### EXERCISES
1/ In the Parks and Recreation episode review, which earlier episode most recently covered the same ground as Leslie and Ron's fight over budget cuts?
2/ Extend the Parks and Recreation episode review, picking up after its final sentence.

### DOCUMENT SECTION
—————
I’ve noticed various rumblings from critics I respect calling this episode out for rehashing old storylines, offering little in the way of stakes to hold our interest, and not really clicking on the comedic level.  To a degree, I can sympathize with these complaints — this is the first season of Parks that hasn’t significantly expanded the world of Pawnee, focusing instead on tying up loose ends like Lot 48 and advancing its characters’ personal arcs.  That’s not an issue in and of itself; the problem is, most of those character arcs seemed to come to a natural resolution during the midseason wedding episode, and the lack of a major driving storyline (insofar as you can call the Leslie v. Paunch Burger throwdown over Lot 48 a driving storyline) in these last few episodes of the season has made them feel like arbitrary “Hey, wouldn’t it be funny if?” exercises.  I’m largely ok with this, in part because that’s been the typical format for sitcoms for the last half century or so, but I can understand some disappointment in a formerly ambitiously-structured show seeming to rest on its laurels in the back half of what’s already been a victory lap of a season.  Furthermore, a plot featuring Leslie and Ron squaring off over budget cuts to the apparently city-subsidized Mini Golf establishment does indeed tread familiar ground — most recently covered in the “Bailout” episode — without offering anything new, as do the Andy/Mouse Rat and Tom/Mona Lisa storylines.


Even when it limits itself to a low-stakes, let’s-just-hang-out-with-the-gang entry with no interest in advancing any arcs, delving into Pawnee’s sordid past, or much of anything beyond having fun, Parks and Rec is still one of the funniest sitcoms on TV.  I thought “Swing Vote” delivered very solidly on the joke front and had a winning looseness and goofiness best embodied by Chris’s “All-Time Caddy” scene.  After observing at the mini golf course that he acts as caddy for pretty much everyone in his life, Chris proceeds to cheer on and compliment pretty much every human being in his vicinity; then, when he runs out of people, he praises a nearby duck (“Way to be, duck!”), turns to the camera, and gives a big thumbs-up.  A lot of this episode had that quality of looking around and taking pleasure in simple moments, like the sight of an enormous gorilla statue in Ron Swanson’s office, the complete bewilderment of the flavored ice vendor, the look of astonishment on Tom’s face when Mona Lisa agreed they should break up, then roped him into a (short-lived) threesome, or Leslie’s inability to say just one word.
—————
### RAW DATA
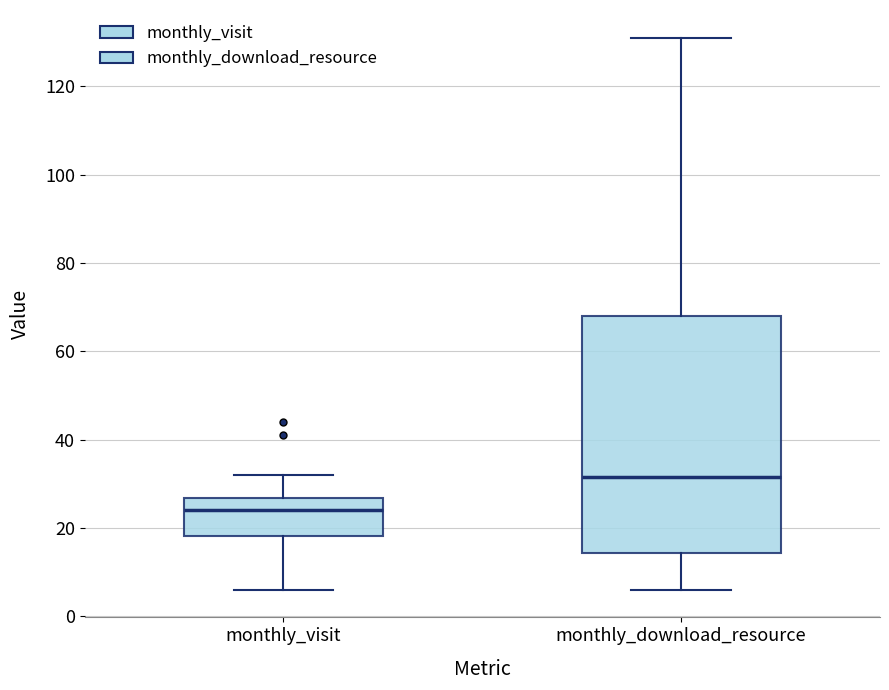

Reading left to right, transcribe this box plot: for each box, give where its median line is, the range the box spans, and where its two whiskers end, as read against the y-axis. The values are not printed on the chart, so give them approximately, as read against the axis.

monthly_visit: median 24, box 18 to 26, whiskers 6 to 32
monthly_download_resource: median 32, box 14 to 68, whiskers 6 to 132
—————
### OUTPUTS FOR THE TASKS
1/ The "Bailout" episode.

2/
This isn’t to say that “Swing Vote” was wholly without substance.  I enjoyed the scenes between Leslie and Ron as a skillful restatement of the show’s political philosophy — passionate disagreement between principled people is the true essence of politics and government, while cynical nihilists/narcissists like Jeremy Jamm are the real enemy.  The increasingly respectful collegial relationship and competition between Leslie and Ron has always been a big part of Parks’ foundation, as have the mundane minutia of the workaday grind in government, and Leslie’s crusade to save another relatively unimportant local business is perfectly in keeping with that tradition.  At the same time, it’s interesting to see Leslie actually fatigued by the amount of opposition she’s faced all year from Jamm and his ilk, as she touchingly tells Ron that she’d expected government to be more like their own work relationship.  At this (admittedly low-level) stage of local government, Leslie can’t just wait for the other person to go home so she can win, and there’s no guarantee that her opponents will even believe in what they’re doing.  In advance of the season (and possibly series) finale — appropriately titled “Are We Better Off?” — this episode gave Leslie some serious moments of reflection and disillusionment about her career path and the difficulty of getting anything done in politics (especially without resorting to outright bribery), and I”m looking forward to seeing this thread developed further in the finale.

Bryan, what did you think of the episode?  Has there ever been a band with two lead singers?


  • Mona Lisa doesn’t usually go for Puerto Rican chicks, but she’ll make an exception in the case of Ann Perkins.
  • A briefly suited-up, “adult” version of Andy doesn’t know the combination to his new brief case.  Ben: “That’s my briefcase.”
  • I love the bizarre smugness with which Jamm reminded Leslie of his IBS.  Also his double-fisted snow cone consumption.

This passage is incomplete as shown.